### INPUT DATA
——

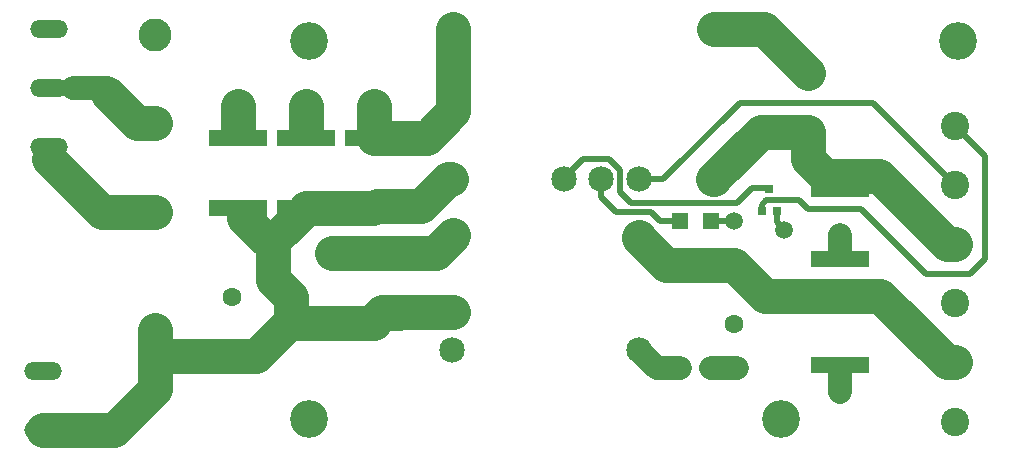
<source format=gtl>
G04 (created by PCBNEW-RS274X (2010-03-14)-final) date Tue 10 Jan 2012 23:21:23 GMT*
G01*
G70*
G90*
%MOIN*%
G04 Gerber Fmt 3.4, Leading zero omitted, Abs format*
%FSLAX34Y34*%
G04 APERTURE LIST*
%ADD10C,0.006000*%
%ADD11C,0.085000*%
%ADD12C,0.063000*%
%ADD13C,0.094500*%
%ADD14R,0.055100X0.055100*%
%ADD15R,0.196900X0.055100*%
%ADD16R,0.027600X0.027600*%
%ADD17R,0.031500X0.031500*%
%ADD18O,0.126000X0.059100*%
%ADD19C,0.126000*%
%ADD20C,0.110200*%
%ADD21C,0.059100*%
%ADD22C,0.078700*%
%ADD23C,0.039400*%
%ADD24C,0.118100*%
%ADD25C,0.019700*%
G04 APERTURE END LIST*
G54D10*
G54D11*
X47098Y-30185D03*
X47098Y-32685D03*
X47098Y-33935D03*
X53348Y-33935D03*
X53348Y-30185D03*
X47117Y-23248D03*
X47067Y-28248D03*
X50817Y-28248D03*
X52067Y-28248D03*
X53317Y-28248D03*
X55817Y-28248D03*
X55817Y-23248D03*
G54D12*
X56496Y-31103D03*
X56496Y-33072D03*
X58957Y-26673D03*
X58957Y-24704D03*
X41732Y-32185D03*
X39763Y-32185D03*
G54D13*
X63878Y-26477D03*
X63878Y-28446D03*
X63878Y-30414D03*
X63878Y-32383D03*
X63878Y-34351D03*
X63878Y-36320D03*
G54D14*
X54704Y-34547D03*
X55728Y-34547D03*
X55728Y-29626D03*
X54704Y-29626D03*
G54D15*
X60039Y-32126D03*
X60039Y-34449D03*
X44488Y-33032D03*
X44488Y-30709D03*
X60039Y-28582D03*
X60039Y-30905D03*
X44488Y-29193D03*
X44488Y-26870D03*
X42224Y-29193D03*
X42224Y-26870D03*
X39961Y-29193D03*
X39961Y-26870D03*
G54D16*
X57421Y-29291D03*
X57933Y-29291D03*
G54D17*
X57677Y-28563D03*
G54D18*
X33465Y-36615D03*
X33465Y-34646D03*
G54D19*
X42323Y-23622D03*
X63976Y-23622D03*
G54D18*
X33661Y-23229D03*
X33661Y-25198D03*
X33661Y-27166D03*
G54D19*
X58071Y-36220D03*
X42323Y-36220D03*
G54D20*
X37205Y-33267D03*
X37205Y-29330D03*
X37205Y-26377D03*
X37205Y-23424D03*
G54D21*
X60039Y-30118D03*
X60039Y-35335D03*
X39961Y-25787D03*
X42224Y-25787D03*
X56594Y-34547D03*
X58169Y-29921D03*
X56496Y-29626D03*
X43110Y-30709D03*
X44488Y-25787D03*
G54D22*
X60039Y-30610D02*
X60039Y-30118D01*
G54D23*
X60039Y-30905D02*
X60039Y-30610D01*
X60039Y-30610D02*
X60039Y-30709D01*
X60039Y-30709D02*
X60039Y-30905D01*
G54D22*
X60039Y-35335D02*
X60039Y-34744D01*
G54D23*
X60039Y-34744D02*
X60039Y-34449D01*
X39961Y-26279D02*
X39961Y-26870D01*
X42224Y-26378D02*
X42224Y-26870D01*
G54D24*
X39961Y-25787D02*
X39961Y-26279D01*
X39961Y-26279D02*
X39961Y-26476D01*
X42224Y-25787D02*
X42224Y-26378D01*
X42224Y-26378D02*
X42224Y-26476D01*
G54D22*
X55728Y-34547D02*
X56594Y-34547D01*
G54D25*
X57933Y-29291D02*
X57933Y-29685D01*
X57933Y-29685D02*
X58169Y-29921D01*
X55728Y-29626D02*
X56496Y-29626D01*
G54D24*
X55817Y-23248D02*
X57500Y-23248D01*
X58957Y-24705D02*
X58957Y-24704D01*
X57500Y-23248D02*
X58957Y-24705D01*
X44488Y-30709D02*
X43110Y-30709D01*
X44488Y-26870D02*
X46260Y-26870D01*
X47146Y-23228D02*
X47117Y-23248D01*
X47146Y-25984D02*
X47146Y-23228D01*
X46260Y-26870D02*
X47146Y-25984D01*
X44488Y-30709D02*
X46555Y-30709D01*
X47146Y-30118D02*
X47098Y-30185D01*
X46555Y-30709D02*
X47146Y-30118D01*
X44488Y-26870D02*
X44488Y-25787D01*
G54D23*
X39961Y-29193D02*
X39961Y-29332D01*
X40157Y-29528D02*
X40157Y-29527D01*
X39961Y-29332D02*
X40157Y-29528D01*
G54D24*
X41240Y-30216D02*
X40846Y-30216D01*
X40846Y-30216D02*
X40157Y-29527D01*
X40157Y-29527D02*
X40256Y-29626D01*
G54D23*
X44488Y-29193D02*
X42283Y-29193D01*
X42224Y-29134D02*
X42224Y-29193D01*
X42283Y-29193D02*
X42224Y-29134D01*
X47067Y-28248D02*
X47047Y-28248D01*
X42323Y-29232D02*
X42224Y-29193D01*
X46063Y-29232D02*
X42323Y-29232D01*
X47047Y-28248D02*
X46063Y-29232D01*
G54D24*
X41732Y-32185D02*
X41732Y-32184D01*
X41142Y-31594D02*
X41142Y-30216D01*
X41732Y-32184D02*
X41142Y-31594D01*
X41732Y-32185D02*
X41732Y-32973D01*
X40552Y-34153D02*
X37205Y-34153D01*
X41732Y-32973D02*
X40552Y-34153D01*
X33465Y-36615D02*
X35826Y-36615D01*
X37205Y-35236D02*
X37205Y-34153D01*
X35826Y-36615D02*
X37205Y-35236D01*
X37205Y-34153D02*
X37205Y-33267D01*
X47067Y-28248D02*
X46949Y-28248D01*
X46063Y-29134D02*
X44587Y-29134D01*
X46949Y-28248D02*
X46063Y-29134D01*
X42224Y-29193D02*
X44449Y-29193D01*
X47098Y-32685D02*
X44775Y-32685D01*
X44775Y-32685D02*
X44488Y-32972D01*
X44488Y-32972D02*
X44488Y-33032D01*
X44488Y-33032D02*
X41891Y-33032D01*
X41732Y-32972D02*
X41732Y-32185D01*
X41831Y-32972D02*
X41732Y-32972D01*
X41891Y-33032D02*
X41831Y-32972D01*
X41142Y-30216D02*
X41240Y-30216D01*
X42224Y-29232D02*
X42224Y-29193D01*
X41240Y-30216D02*
X42224Y-29232D01*
X47146Y-32677D02*
X47098Y-32685D01*
G54D22*
X54704Y-34547D02*
X53936Y-34547D01*
X53346Y-33957D02*
X53348Y-33935D01*
X53936Y-34547D02*
X53346Y-33957D01*
G54D25*
X51476Y-27559D02*
X52322Y-27559D01*
X51476Y-27559D02*
X50787Y-28248D01*
X50817Y-28248D02*
X50787Y-28248D01*
X55020Y-29035D02*
X56595Y-29035D01*
X56595Y-29035D02*
X57087Y-28543D01*
X57087Y-28543D02*
X57677Y-28543D01*
X57677Y-28543D02*
X57677Y-28563D01*
X55020Y-29035D02*
X53051Y-29035D01*
X52697Y-28681D02*
X53051Y-29035D01*
X52697Y-27934D02*
X52697Y-28681D01*
X52322Y-27559D02*
X52697Y-27934D01*
X64764Y-31003D02*
X64862Y-30905D01*
X63878Y-26476D02*
X63878Y-26477D01*
X64764Y-27362D02*
X63878Y-26476D01*
X64862Y-27460D02*
X64764Y-27362D01*
X64862Y-30905D02*
X64862Y-27460D01*
X64370Y-31397D02*
X62893Y-31397D01*
X57421Y-29095D02*
X57421Y-29291D01*
X58661Y-28937D02*
X58956Y-29232D01*
X57579Y-28937D02*
X58661Y-28937D01*
X57421Y-29095D02*
X57579Y-28937D01*
X60728Y-29232D02*
X58956Y-29232D01*
X62893Y-31397D02*
X60728Y-29232D01*
X64566Y-31201D02*
X64764Y-31003D01*
X64764Y-31003D02*
X64764Y-31003D01*
X64369Y-31398D02*
X64370Y-31397D01*
X64370Y-31397D02*
X64566Y-31201D01*
G54D24*
X60039Y-32126D02*
X61359Y-32126D01*
X63878Y-34350D02*
X63878Y-34351D01*
X63583Y-34350D02*
X63878Y-34350D01*
X61359Y-32126D02*
X63583Y-34350D01*
X60039Y-32126D02*
X57520Y-32126D01*
G54D22*
X56496Y-31102D02*
X56496Y-31103D01*
G54D24*
X57520Y-32126D02*
X56496Y-31102D01*
X56496Y-31103D02*
X54233Y-31103D01*
X53346Y-30216D02*
X53348Y-30185D01*
X54233Y-31103D02*
X53346Y-30216D01*
G54D23*
X33661Y-25198D02*
X34449Y-25197D01*
G54D22*
X35630Y-25197D02*
X35630Y-25394D01*
X34449Y-25197D02*
X35630Y-25197D01*
G54D24*
X36613Y-26377D02*
X35630Y-25394D01*
X35630Y-25394D02*
X35630Y-25394D01*
X37205Y-26377D02*
X36613Y-26377D01*
G54D23*
X33661Y-27166D02*
X33661Y-27559D01*
G54D24*
X35432Y-29330D02*
X33661Y-27559D01*
X35432Y-29330D02*
X37205Y-29330D01*
G54D25*
X54704Y-29626D02*
X54035Y-29626D01*
X52067Y-28839D02*
X52067Y-28248D01*
X52559Y-29331D02*
X52067Y-28839D01*
X53740Y-29331D02*
X52559Y-29331D01*
X54035Y-29626D02*
X53740Y-29331D01*
X53317Y-28248D02*
X54134Y-28248D01*
X63878Y-28445D02*
X63878Y-28446D01*
X61122Y-25689D02*
X63878Y-28445D01*
X56693Y-25689D02*
X61122Y-25689D01*
X54134Y-28248D02*
X56693Y-25689D01*
X58957Y-26673D02*
X58957Y-27500D01*
X58957Y-27500D02*
X60039Y-28582D01*
G54D24*
X59941Y-28150D02*
X59548Y-28150D01*
X58957Y-27559D02*
X58957Y-26673D01*
X59548Y-28150D02*
X58957Y-27559D01*
X61752Y-28582D02*
X61751Y-28582D01*
X61752Y-28582D02*
X63583Y-30413D01*
X63583Y-30413D02*
X63878Y-30413D01*
X63878Y-30414D02*
X63878Y-30413D01*
X61319Y-28150D02*
X59941Y-28150D01*
X59941Y-28150D02*
X59842Y-28150D01*
X61751Y-28582D02*
X61319Y-28150D01*
X58957Y-26673D02*
X57382Y-26673D01*
X57382Y-26673D02*
X55807Y-28248D01*
X55807Y-28248D02*
X55817Y-28248D01*
M02*

</source>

——

### DIRECTIONS
Every line that contains the string "LIST" should be copied from the entries.

### ANSWER FOR THE TASK
G04 APERTURE LIST*
G04 APERTURE END LIST*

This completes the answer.